Max Abrahms, "The Credibility Paradox: Violence as a Double-Edged Sword in International Politics," International Studies Quarterly 2013.
Abstract: Implicit in the rationalist literature on bargaining over the last half-century is the political utility of violence. Given our anarchical international system populated with egoistic actors, violence is thought to promote concessions by lending credibility to their threats. From the vantage of bargaining theory, then, empirical research on terrorism poses a puzzle. For non-state actors, terrorism signals a credible threat in comparison to less extreme tactical alternatives. In recent years, however, a spate of studies across disciplines and methodologies has nonetheless found that neither escalating to terrorism nor with terrorism encourages government concessions. In fact, perpetrating terrorist acts reportedly lowers the likelihood of government compliance, particularly as the civilian casualties rise. The apparent tendency for this extreme form of violence to impede concessions challenges the external validity of bargaining theory, as traditionally understood. In this study, I propose and test an important psychological refinement to the standard rationalist narrative. Via an experiment on a national sample of adults, I find evidence of a newfound cognitive heuristic undermining the coercive logic of escalation enshrined in bargaining theory. Due to this oversight, mainstream bargaining theory overestimates the political utility of violence, particularly as an instrument of coercion.

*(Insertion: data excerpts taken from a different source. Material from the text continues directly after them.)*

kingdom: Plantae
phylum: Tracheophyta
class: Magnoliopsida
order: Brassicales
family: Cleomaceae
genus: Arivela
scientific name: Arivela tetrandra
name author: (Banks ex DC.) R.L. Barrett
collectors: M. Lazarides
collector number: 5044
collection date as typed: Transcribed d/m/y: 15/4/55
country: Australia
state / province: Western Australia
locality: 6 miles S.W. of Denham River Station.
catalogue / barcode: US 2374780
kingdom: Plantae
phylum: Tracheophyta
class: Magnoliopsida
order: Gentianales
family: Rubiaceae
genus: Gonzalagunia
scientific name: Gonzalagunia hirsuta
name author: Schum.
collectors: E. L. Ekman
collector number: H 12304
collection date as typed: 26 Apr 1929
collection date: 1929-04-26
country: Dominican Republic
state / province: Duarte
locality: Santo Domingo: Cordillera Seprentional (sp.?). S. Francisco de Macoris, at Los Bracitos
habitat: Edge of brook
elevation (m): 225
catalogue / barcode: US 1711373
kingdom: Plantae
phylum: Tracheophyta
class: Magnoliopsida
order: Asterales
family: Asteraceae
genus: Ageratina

I found this via Bruce Schneier's blog, which frequently features very valuable analysis clustered around societal and computer security.
This is only codifying the bias in reason. If this is as severe a feedback loop as your reasoning suggests, then rational agents aware of this bias are all too necessary to start disabling the feedback loop. Nobody "wins" a war; one side just gets their demands met to some degree. That's a far cry from "winning" by any utility function that values human life much.
By a feedback loop, do you mean a process whereby uses of violence are likely to provoke violent responses, making everybody less willing to compromise? If so, then I entirely agree that this is worth examining, and I wish I could figure out what I said that makes it seem like you think you are saying something I'd disagree with.